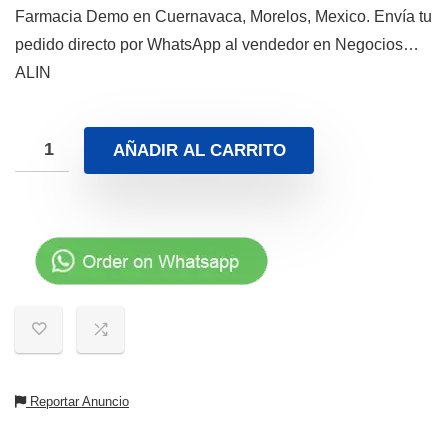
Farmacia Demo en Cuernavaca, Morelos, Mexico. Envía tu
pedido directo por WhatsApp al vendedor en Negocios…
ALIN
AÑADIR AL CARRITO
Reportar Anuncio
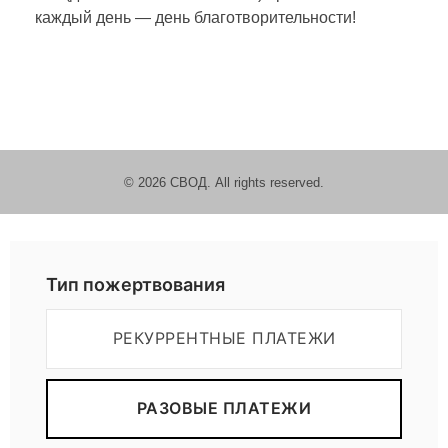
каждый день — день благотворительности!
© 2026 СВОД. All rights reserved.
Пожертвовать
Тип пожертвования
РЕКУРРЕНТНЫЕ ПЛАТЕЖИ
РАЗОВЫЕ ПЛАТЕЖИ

════════

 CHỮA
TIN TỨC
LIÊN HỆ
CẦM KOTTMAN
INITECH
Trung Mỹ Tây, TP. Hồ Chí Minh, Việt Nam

════════

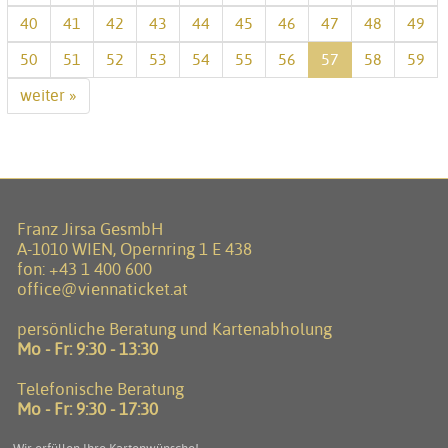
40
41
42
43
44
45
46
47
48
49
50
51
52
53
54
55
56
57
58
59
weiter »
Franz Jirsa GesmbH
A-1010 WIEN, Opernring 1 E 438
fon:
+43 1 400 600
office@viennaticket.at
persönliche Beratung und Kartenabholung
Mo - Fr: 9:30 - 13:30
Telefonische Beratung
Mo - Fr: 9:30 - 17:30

════════

» **Task statement**: In the data above, find the line with "Farmacia Demo en" and the line with "РАЗОВЫЕ ПЛАТЕЖИ". Please copy exactly those two lines and every line between them, but not the pictures.

» **Output**:
Farmacia Demo en Cuernavaca, Morelos, Mexico. Envía tu
pedido directo por WhatsApp al vendedor en Negocios…
ALIN
AÑADIR AL CARRITO
Reportar Anuncio
каждый день — день благотворительности!
© 2026 СВОД. All rights reserved.
Пожертвовать
Тип пожертвования
РЕКУРРЕНТНЫЕ ПЛАТЕЖИ
РАЗОВЫЕ ПЛАТЕЖИ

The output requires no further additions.